• Task to carry out
Please summarize the text on insomnia and stress in two sentences.

• Extract
Insomnia is defined as having difficulties in sleeping for at least 3 months. Stress is considered the primary cause of insomnia [1]. Patients with insomnia also tend to have elevated cortisol levels and heart rate, which will be discussed in a later section; these changes indicate the increase in overall oxygen use in insomnia patients [6] [7][8]. One study showed that insomniacs reported the impact of daily minor stressors and intensive major negative life events are high on their everyday life, they thus perceived their life as more stressful [9]. These psychological stress events are observed to induce an increase in oxidizing substances in body, in which trigger oxidative stress by causing imbalance between oxidant production and antioxidant defences [8]. Sleep, on the other hand, will play an important role in enhancing antioxidant defense system. In another study by Abe and others, the characteristics of behaviors for coping with stress and sleep hygiene were examined on adults with Insomnia. Stressful life events such as divorce or pain may precipitate insomnia [10]. If people are inadequate in coping with stress, they may also experience the negative effects of insomnia, or unable to get a good night sleep. Thus, successfully coping with stress can relieve people from insomnia and/or comorbid depression.

• Provided data

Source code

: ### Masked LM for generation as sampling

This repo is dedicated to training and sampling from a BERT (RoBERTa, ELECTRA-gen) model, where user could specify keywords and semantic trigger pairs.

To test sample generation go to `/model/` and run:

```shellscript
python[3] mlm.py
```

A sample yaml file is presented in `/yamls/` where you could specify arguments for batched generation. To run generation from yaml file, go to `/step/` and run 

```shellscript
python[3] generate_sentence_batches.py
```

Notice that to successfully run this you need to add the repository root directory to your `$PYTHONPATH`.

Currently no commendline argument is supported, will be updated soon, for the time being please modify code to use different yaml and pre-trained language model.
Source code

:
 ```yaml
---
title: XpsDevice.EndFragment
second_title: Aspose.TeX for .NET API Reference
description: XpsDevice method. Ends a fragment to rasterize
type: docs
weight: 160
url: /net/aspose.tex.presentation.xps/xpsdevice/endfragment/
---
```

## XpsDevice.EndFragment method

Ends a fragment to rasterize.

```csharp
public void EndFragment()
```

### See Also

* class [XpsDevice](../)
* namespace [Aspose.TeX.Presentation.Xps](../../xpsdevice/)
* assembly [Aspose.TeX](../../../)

• Response area
Insomnia is defined as difficulty sleeping for at least three months, and stress is considered its primary cause; psychological stress events are observed to increase oxidizing substances in the body and trigger oxidative stress. Stressful life events such as divorce or pain may precipitate insomnia, so successfully coping with stress can relieve people from insomnia and/or comorbid depression.